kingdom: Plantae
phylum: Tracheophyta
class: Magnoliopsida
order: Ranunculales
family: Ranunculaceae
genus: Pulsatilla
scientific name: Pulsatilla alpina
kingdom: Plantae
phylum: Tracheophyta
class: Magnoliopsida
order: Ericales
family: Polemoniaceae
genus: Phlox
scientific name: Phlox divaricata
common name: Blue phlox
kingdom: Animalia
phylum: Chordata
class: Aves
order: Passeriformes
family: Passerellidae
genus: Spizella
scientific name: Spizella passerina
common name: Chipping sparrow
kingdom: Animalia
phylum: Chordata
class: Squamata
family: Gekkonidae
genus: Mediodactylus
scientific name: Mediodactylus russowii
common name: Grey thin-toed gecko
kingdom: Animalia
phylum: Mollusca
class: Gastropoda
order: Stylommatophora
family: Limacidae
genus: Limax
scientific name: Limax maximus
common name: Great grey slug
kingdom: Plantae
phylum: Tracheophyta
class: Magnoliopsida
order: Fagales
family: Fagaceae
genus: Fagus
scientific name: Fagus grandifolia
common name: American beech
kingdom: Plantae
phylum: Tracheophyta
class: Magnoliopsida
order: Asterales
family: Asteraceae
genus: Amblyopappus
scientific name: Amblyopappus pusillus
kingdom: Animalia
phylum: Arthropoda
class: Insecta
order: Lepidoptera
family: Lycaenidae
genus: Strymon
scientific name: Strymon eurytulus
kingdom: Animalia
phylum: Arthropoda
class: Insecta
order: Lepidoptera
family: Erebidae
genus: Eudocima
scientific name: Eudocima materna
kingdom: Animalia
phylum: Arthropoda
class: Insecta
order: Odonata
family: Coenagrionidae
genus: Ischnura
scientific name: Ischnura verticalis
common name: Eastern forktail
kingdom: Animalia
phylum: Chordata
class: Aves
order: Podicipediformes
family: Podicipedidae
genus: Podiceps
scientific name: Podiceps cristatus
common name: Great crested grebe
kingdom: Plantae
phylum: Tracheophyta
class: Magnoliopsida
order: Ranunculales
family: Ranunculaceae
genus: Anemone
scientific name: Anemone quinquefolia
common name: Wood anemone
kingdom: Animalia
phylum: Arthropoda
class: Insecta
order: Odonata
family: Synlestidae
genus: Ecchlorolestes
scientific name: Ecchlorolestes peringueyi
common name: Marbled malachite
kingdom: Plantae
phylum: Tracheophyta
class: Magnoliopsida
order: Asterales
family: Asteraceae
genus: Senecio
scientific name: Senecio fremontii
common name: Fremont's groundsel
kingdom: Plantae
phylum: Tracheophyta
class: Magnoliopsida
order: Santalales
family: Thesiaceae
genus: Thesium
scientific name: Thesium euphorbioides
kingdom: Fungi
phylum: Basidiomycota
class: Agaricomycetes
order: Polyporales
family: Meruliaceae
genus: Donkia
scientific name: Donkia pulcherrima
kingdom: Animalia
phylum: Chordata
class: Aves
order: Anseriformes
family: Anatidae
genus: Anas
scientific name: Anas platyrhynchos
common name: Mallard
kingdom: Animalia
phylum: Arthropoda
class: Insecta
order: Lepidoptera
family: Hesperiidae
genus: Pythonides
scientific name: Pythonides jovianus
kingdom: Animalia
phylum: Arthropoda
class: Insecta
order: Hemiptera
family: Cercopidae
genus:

====

• WHAT TO WORK ON
Write out all of the material above again, swapping every "common name" for "vernacular name" and leaving everything else unchanged.

• OUTPUT
kingdom: Plantae
phylum: Tracheophyta
class: Magnoliopsida
order: Ranunculales
family: Ranunculaceae
genus: Pulsatilla
scientific name: Pulsatilla alpina
kingdom: Plantae
phylum: Tracheophyta
class: Magnoliopsida
order: Ericales
family: Polemoniaceae
genus: Phlox
scientific name: Phlox divaricata
vernacular name: Blue phlox
kingdom: Animalia
phylum: Chordata
class: Aves
order: Passeriformes
family: Passerellidae
genus: Spizella
scientific name: Spizella passerina
vernacular name: Chipping sparrow
kingdom: Animalia
phylum: Chordata
class: Squamata
family: Gekkonidae
genus: Mediodactylus
scientific name: Mediodactylus russowii
vernacular name: Grey thin-toed gecko
kingdom: Animalia
phylum: Mollusca
class: Gastropoda
order: Stylommatophora
family: Limacidae
genus: Limax
scientific name: Limax maximus
vernacular name: Great grey slug
kingdom: Plantae
phylum: Tracheophyta
class: Magnoliopsida
order: Fagales
family: Fagaceae
genus: Fagus
scientific name: Fagus grandifolia
vernacular name: American beech
kingdom: Plantae
phylum: Tracheophyta
class: Magnoliopsida
order: Asterales
family: Asteraceae
genus: Amblyopappus
scientific name: Amblyopappus pusillus
kingdom: Animalia
phylum: Arthropoda
class: Insecta
order: Lepidoptera
family: Lycaenidae
genus: Strymon
scientific name: Strymon eurytulus
kingdom: Animalia
phylum: Arthropoda
class: Insecta
order: Lepidoptera
family: Erebidae
genus: Eudocima
scientific name: Eudocima materna
kingdom: Animalia
phylum: Arthropoda
class: Insecta
order: Odonata
family: Coenagrionidae
genus: Ischnura
scientific name: Ischnura verticalis
vernacular name: Eastern forktail
kingdom: Animalia
phylum: Chordata
class: Aves
order: Podicipediformes
family: Podicipedidae
genus: Podiceps
scientific name: Podiceps cristatus
vernacular name: Great crested grebe
kingdom: Plantae
phylum: Tracheophyta
class: Magnoliopsida
order: Ranunculales
family: Ranunculaceae
genus: Anemone
scientific name: Anemone quinquefolia
vernacular name: Wood anemone
kingdom: Animalia
phylum: Arthropoda
class: Insecta
order: Odonata
family: Synlestidae
genus: Ecchlorolestes
scientific name: Ecchlorolestes peringueyi
vernacular name: Marbled malachite
kingdom: Plantae
phylum: Tracheophyta
class: Magnoliopsida
order: Asterales
family: Asteraceae
genus: Senecio
scientific name: Senecio fremontii
vernacular name: Fremont's groundsel
kingdom: Plantae
phylum: Tracheophyta
class: Magnoliopsida
order: Santalales
family: Thesiaceae
genus: Thesium
scientific name: Thesium euphorbioides
kingdom: Fungi
phylum: Basidiomycota
class: Agaricomycetes
order: Polyporales
family: Meruliaceae
genus: Donkia
scientific name: Donkia pulcherrima
kingdom: Animalia
phylum: Chordata
class: Aves
order: Anseriformes
family: Anatidae
genus: Anas
scientific name: Anas platyrhynchos
vernacular name: Mallard
kingdom: Animalia
phylum: Arthropoda
class: Insecta
order: Lepidoptera
family: Hesperiidae
genus: Pythonides
scientific name: Pythonides jovianus
kingdom: Animalia
phylum: Arthropoda
class: Insecta
order: Hemiptera
family: Cercopidae
genus:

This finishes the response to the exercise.